Predicting Severe Snow Loads Using Spatial Extremes

Abstract

Severe snow load, unlike severe snow fall, happens over a longer period of time for which snow accumulates causing it to produce increasing amounts of down force on the structure below it. When a structure is forced to bear a load it was not designed for, structural wear and damage can take place and in the worst case scenario, total failure in which the structure collapses. To avoid such occurrences, extreme snow load should be modelled and the potential risks identified so as to improve laws and regulation pertaining to the maximum load a building must handle. This thesis makes use of spatial statistics and extreme value theory to analyse weather data and create models that can aid in predicting extreme snow depth which is directly linked to extreme snow load. Specifically interpolation by Kriging and non-stationary GEV methods are used to obtain predictions between stations. The results are compared to maps already published by the Swedish Building and Housing authority, Boverket, and the discrepancies between them show that certain regions in Sweden are currently being under-estimated.

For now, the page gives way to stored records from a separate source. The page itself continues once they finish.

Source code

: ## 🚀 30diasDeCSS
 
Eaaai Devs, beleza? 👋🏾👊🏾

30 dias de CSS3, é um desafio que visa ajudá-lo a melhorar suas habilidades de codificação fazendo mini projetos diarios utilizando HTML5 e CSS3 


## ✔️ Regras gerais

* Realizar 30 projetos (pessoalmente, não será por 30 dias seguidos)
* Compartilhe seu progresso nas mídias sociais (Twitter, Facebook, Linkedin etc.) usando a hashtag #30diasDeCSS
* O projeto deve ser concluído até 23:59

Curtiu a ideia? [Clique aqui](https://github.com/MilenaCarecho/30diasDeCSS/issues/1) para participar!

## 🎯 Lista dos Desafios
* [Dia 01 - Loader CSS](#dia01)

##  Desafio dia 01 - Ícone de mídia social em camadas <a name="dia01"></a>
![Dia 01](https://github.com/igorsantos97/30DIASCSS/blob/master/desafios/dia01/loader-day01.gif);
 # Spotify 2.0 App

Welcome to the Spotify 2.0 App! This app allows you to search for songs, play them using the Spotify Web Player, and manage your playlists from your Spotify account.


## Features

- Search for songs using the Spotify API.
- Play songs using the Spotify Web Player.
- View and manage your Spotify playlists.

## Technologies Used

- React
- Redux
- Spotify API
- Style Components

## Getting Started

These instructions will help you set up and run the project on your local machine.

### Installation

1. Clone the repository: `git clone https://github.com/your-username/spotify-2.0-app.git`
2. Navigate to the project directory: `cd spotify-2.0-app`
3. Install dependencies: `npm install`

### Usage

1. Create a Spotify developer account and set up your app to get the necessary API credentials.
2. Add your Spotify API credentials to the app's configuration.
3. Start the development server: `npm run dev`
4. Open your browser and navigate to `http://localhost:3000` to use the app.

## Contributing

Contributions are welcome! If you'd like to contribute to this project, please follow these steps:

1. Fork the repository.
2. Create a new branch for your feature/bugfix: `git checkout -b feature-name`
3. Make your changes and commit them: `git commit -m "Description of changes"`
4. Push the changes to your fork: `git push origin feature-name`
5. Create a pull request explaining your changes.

This under-estimation can lead to buildings being constructed to withstand loads less then what is predicted and therefore are at risk of structural fatigue. However in areas of heavy snowfall where the danger is greater, the map by Boverket actually overestimates predicted extreme values. Hence buildings constructed in areas where the risk of very high snow loads is prevalent, should be well future-proofed, and be able to withstand even more load that what is expected.